In the meantime, OSU’s review process is moving under a multi-step procedure, with most of the work described as taking place outside public view and without a set timeline. The report said OSU’s new president, Ravi Bellamkonda, told protesters that the process would be thorough, fair and open, and that the university would give each request full consideration.

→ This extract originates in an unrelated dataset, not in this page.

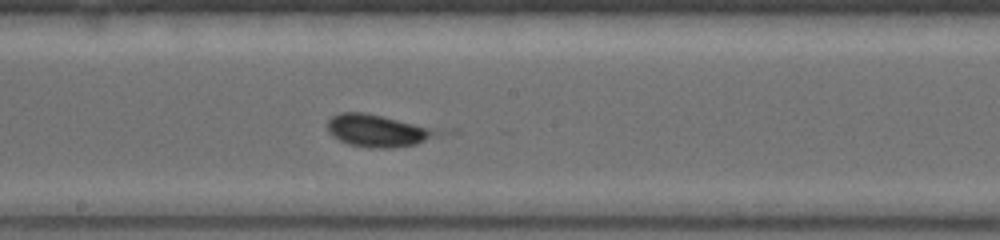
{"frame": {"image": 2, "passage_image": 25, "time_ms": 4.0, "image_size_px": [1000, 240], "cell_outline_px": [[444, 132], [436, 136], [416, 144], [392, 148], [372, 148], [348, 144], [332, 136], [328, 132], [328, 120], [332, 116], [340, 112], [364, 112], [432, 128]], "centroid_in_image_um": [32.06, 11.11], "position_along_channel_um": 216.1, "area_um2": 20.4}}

Other institutions are also dealing with Epstein-linked naming pressures or related developments. The Associated Press report said Haverford College’s student body voted recently to urge President Wendy Raymond to continue renaming steps for the Allison & Howard Lutnick Library, and it said Tufts University is continuing to look at the matter involving its Tisch Library and Steve Tisch Sports and Fitness Center, describing clarifications around whether a building was named for Steve Tisch or his father Preston Tisch and noting that the sports center removed Steve Tisch’s handprints during spring break as part of a renovation plan. The report also said UCLA’s Wasserman Football Center and Stony Brook University’s Dubin Family Athletic Performance Center are named for individuals who appear in the files.
The dispute over campus naming arrives as higher education confronts a broader backlash, the report said, echoing earlier controversies such as the debate over whether institutions should retain or remove the Sackler name from facilities after scrutiny tied it to the opioid crisis. The Associated Press report said some major institutions removed the Sackler name, but Harvard’s board chose not to after a 2024 decision process, which Harvard described as finding the legacy of Arthur M. Sackler “complex, ambiguous and debatable.”
In Ohio State and at Harvard, supporters of name removal argue the decisions should reflect what they say communities now understand about Epstein-linked relationships, even when donors involved have not faced criminal charges tied to Epstein. They also describe personal impact, with a Harvard Kennedy School student leading an effort to remove Wexner’s name saying she struggles as a survivor of sexual abuse when she has to walk under the Wexner name and imagines what safety might mean for other children and survivors. Another protester at OSU described feeling “gross” when thinking about women delivering babies at the Wexner Medical Center and about where the money connected to Wexner went.
In a related note, the Associated Press story said some protesters also want the name of a prominent Ohio State gynecologist, Dr. Mark Landon, removed from a visitor’s lounge in OSU’s new hospital tower, describing payments from Epstein between 2001 and 2005 and quoting that Landon has said the money was for biotech investment consulting for Wexner rather than health care for Epstein or any victims.
The Associated Press report said the story correction replaced “Epstein associates” with individuals whose names appeared in the Epstein files.